TMMOB MADEN MÜHENDİSLERİ ODASI KÖMÜR VE ENERJİ RAPORU-2020
Dünyada ve ülkemizde enerjiye olan talep artarak devam ettiğinden, enerji kaynaklarına sahip olmak veya bu konuda söz sahibi olmak her zamankinden daha önemli hale gelmiştir. Yaşadığımız coğrafyada ya da dünyanın diğer bölgelerinde, çok değil son 20 yılda enerji kaynaklarını kontrol etmek için yaşanan güç mücadelelerine baktığımızda konun önemini daha iyi görmekteyiz.
Sanayileşme ve endüstrileşme devam ettiği sürece artan insan nüfusunun talep ve beklentilerini karşılamak için daha fazla enerjiye ihtiyaç duyulacağı bir gerçek olarak karşımızda durmaktadır. Vatandaşların enerjiye olan talebini karşılamak, yaşanan bu enerji mücadelesinden ve bunun olumsuz sonuçlarından daha az etkilenmek için ülkemizin enerji ihtiyacını kendi kaynaklarından sağlanması asıl hedef olmalıdır. Enerjinin ucuz, sürekli ve güvenilir kaynaklardan sağlanması için öncelikle yerli enerji kaynaklarından faydalanılması gereklidir.
Yenilenebilir enerji kaynaklarında teknoloji ve maliyet açısından son yıllarda büyük gelişmeler sağlanmasına rağmen, halen Dünya birincil enerji arzında kömür ve petrol ilk iki sıradaki yerini korumaktadır. 1973-2017 yılları arasındaki dönemde; Dünya’da petrolün payı %46,2’den %34’e düşerken, aynı dönemde kömürün payı 3,5 puan artışla %24,5’dan %28 düzeyine ulaşmıştır.
Enerji konusunda ülkemiz açısından en büyük sorun uygulanan yanlış politikalar sonucunda giderek artan dışa bağımlılıktır. Enerji kaynaklarının uluslararası ilişkilerin ve diplomasinin en önemli araçlarından biri olması, enerjide dışa bağımlılık sorununun ciddiyetini daha da artırmaktadır.
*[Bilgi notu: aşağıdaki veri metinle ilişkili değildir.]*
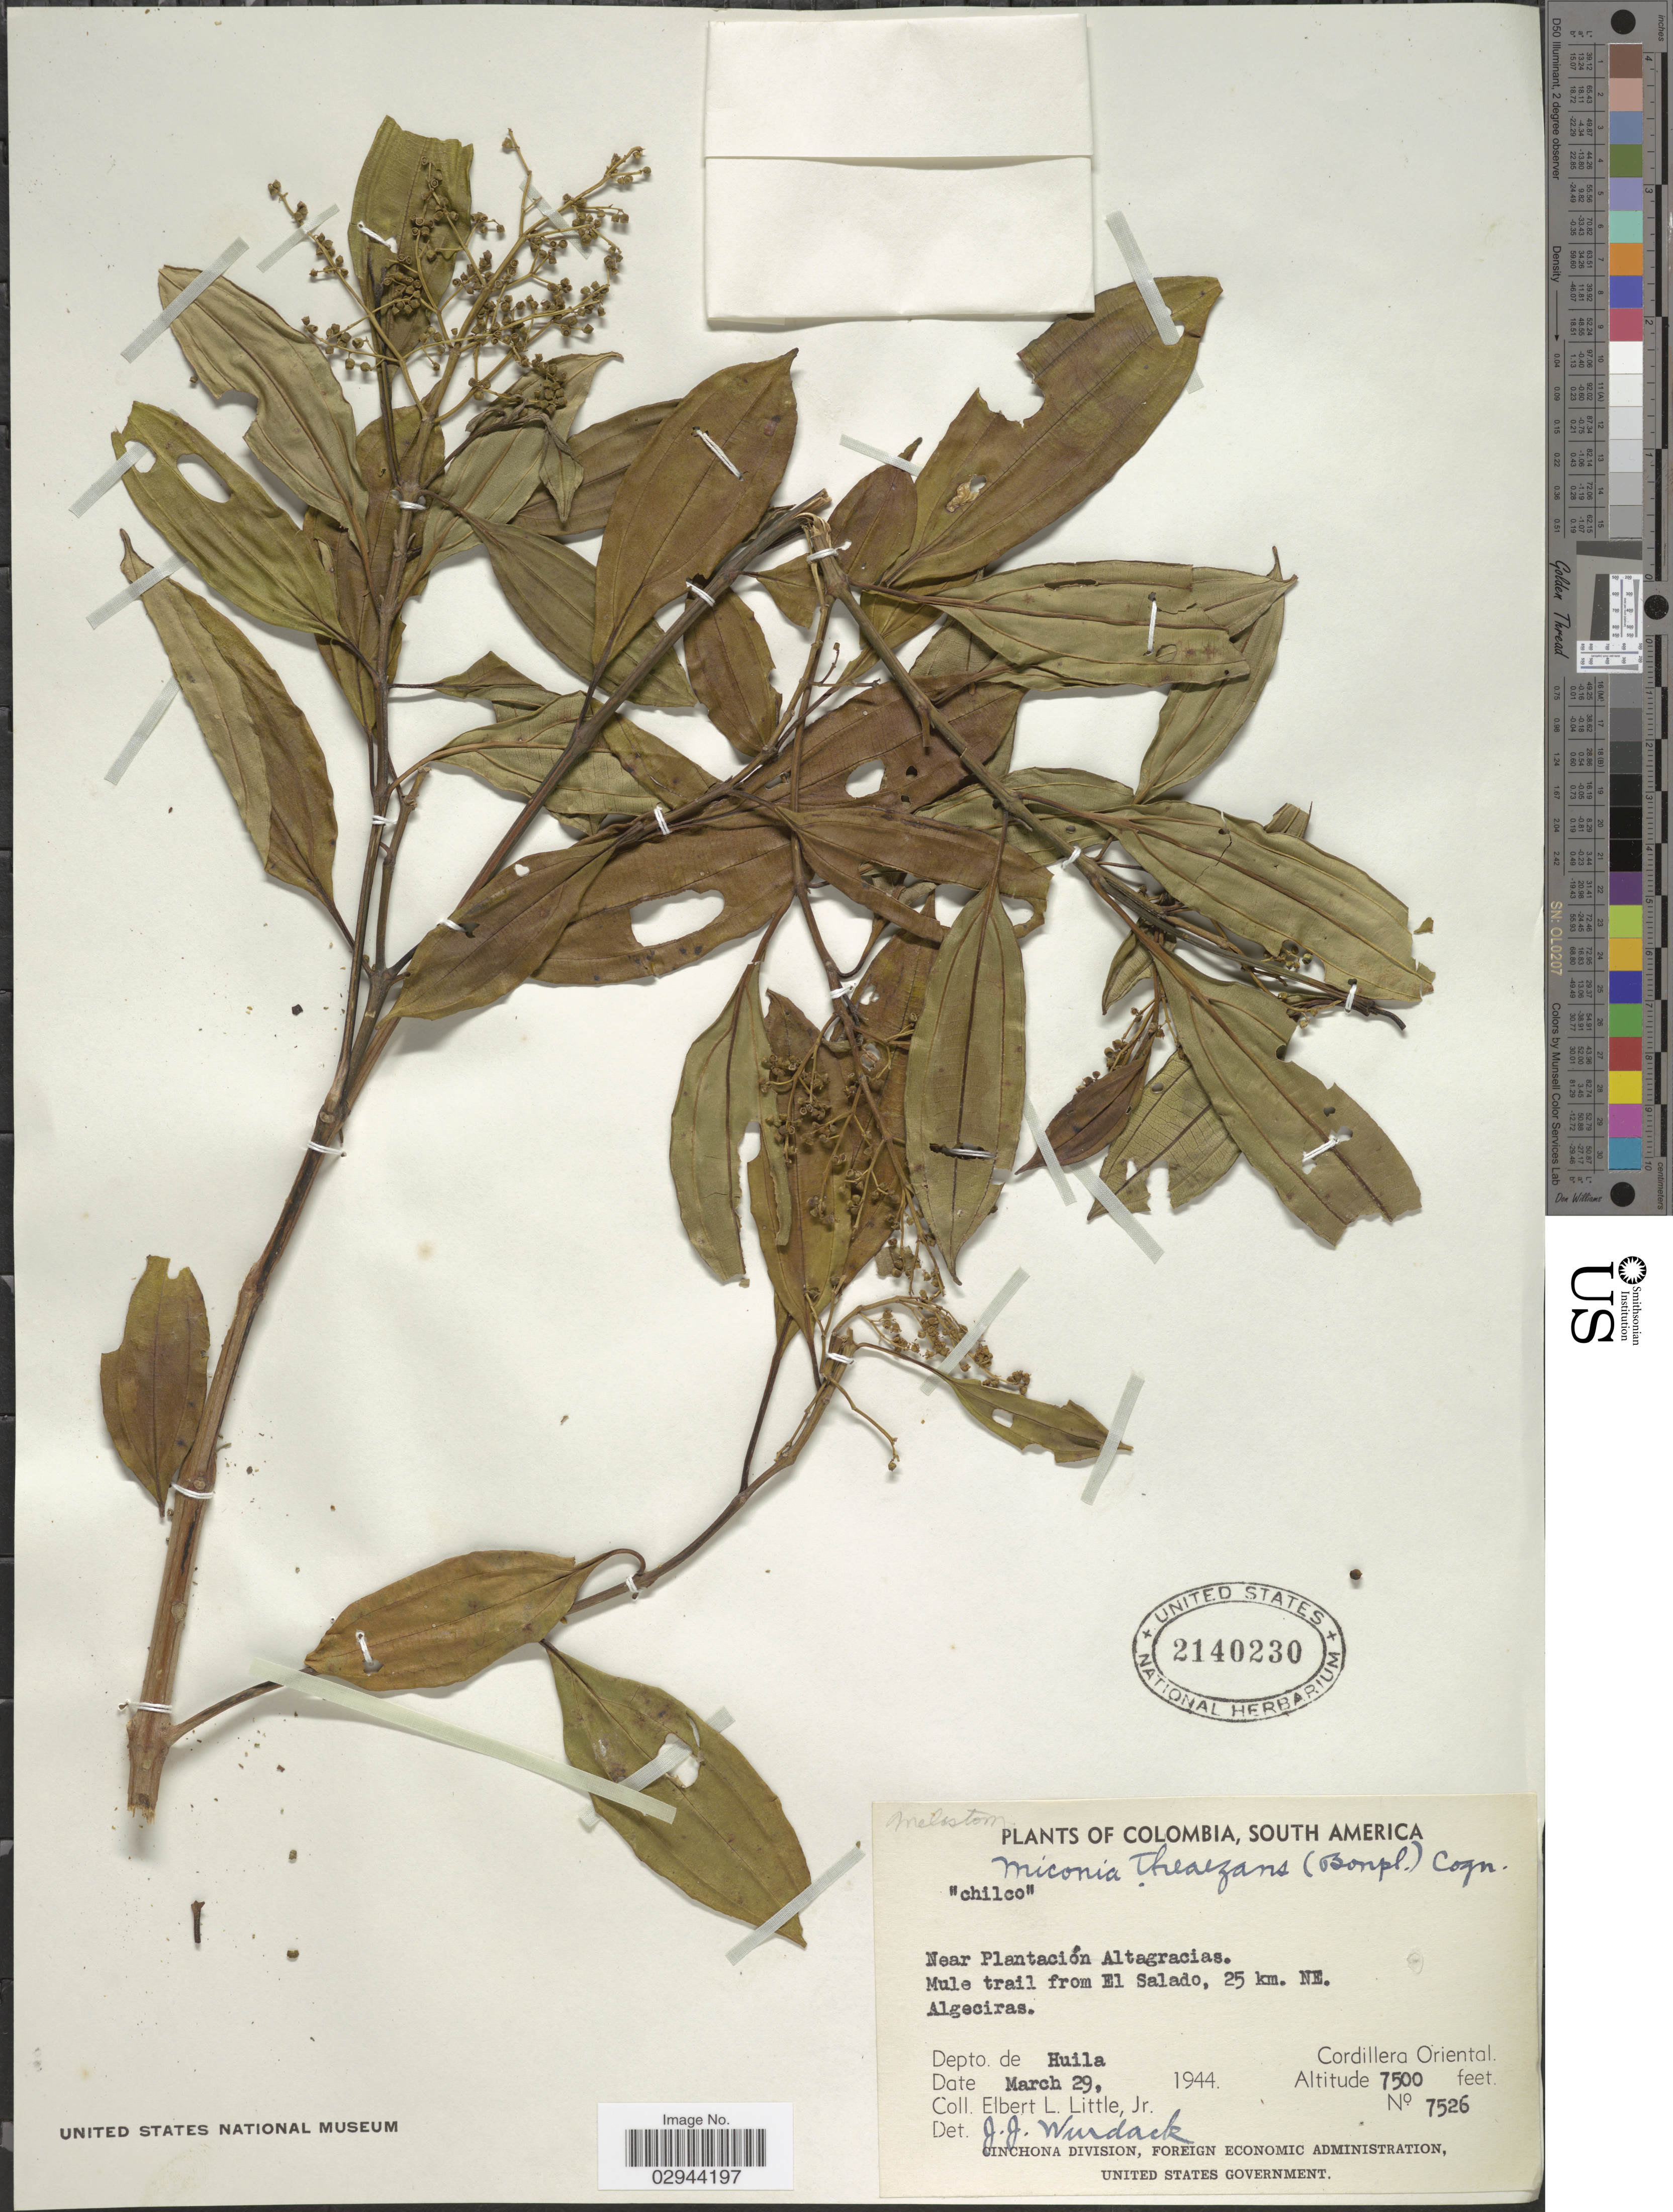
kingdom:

Türkiye, 1970 yılında toplam talebinin %77’sini kendi kaynaklarından karşılarken, 80’li yılların sonunda bu oran %50’ye düşmüş, 2017 yılında ise ihtiyacının ancak %20’sini kendi kaynaklarıyla karşılayabilecek duruma düşürülmüştür. Bu durum ülkemizin ekonomisi ve dış ticaret açığını da olumsuz olarak etkilemektedir. Enerji talebindeki payı %60 civarında olan petrol ve doğalgazda %90 civarında dışa bağımlılık söz konusudur.
Enerjide dış bağımlılıktan kurtulmanın en önemli araçlarından birisi yerli kaynakların kullanımının artırılmasıdır. Bu anlamda kömür yerli kaynaklar arasında özel bir öneme sahiptir. Ülkemizde mevcut kömür rezervleri gerektiği kadar işletilemediği gibi uluslararası standartlara uygun ve yeterli miktarda rezerv araştırma çalışmaları da yapılmamaktadır. Kömür konusunda Ar-Ge çalışmalarının artırılması ile birlikte kömürden daha verimli ve daha temiz faydalanılmasının önü açılabilir. Böylece hem dışa bağımlılık azaltılabilir, hem enerji girdi maliyetleri düşürülebilir hem de kömürün üretilmesinden Ar-Ge çalışmalarına doğrudan ve dolaylı olarak önemli istihdam imkânları sağlanabilir. Diğer yerli kaynaklar olarak yenilenebilir enerji kaynaklarının kullanılması ve bu konuda da Ar-Ge ve teknoloji gelişimiyle maliyet, istihdam ve dış bağımlılık konularında ilerleme sağlanabilir.
Sonuç olarak enerji planlaması ve üretiminde artık yeni bir politikaya ve anlayışa ihtiyaç olduğu kaçınılmaz bir gerçek olarak karşımızda durmaktadır. Enerji arz talep dengesinin kaynaklar ve bölgeler bazlı planlamasının yeniden yapılması, yerli ve yenilenebilir enerji kaynaklarına öncelik verilmesi, üretimde verimlilik, tüketimde tasarrufun esas alınması, ülkemiz insanına ve sanayisine ucuz, kesintisiz ve güvenli enerjinin sağlanması yeni enerji politikasının ana ilkeleri olmalıdır.
Raporun meslektaşlarımıza ve sektör temsilcilerine yararlı olacağına inancıyla, bu raporun hazırlanmasında büyük emekleri olan Odamızın Enerji Çalışma Grubu üyelerine çok teşekkür ederiz.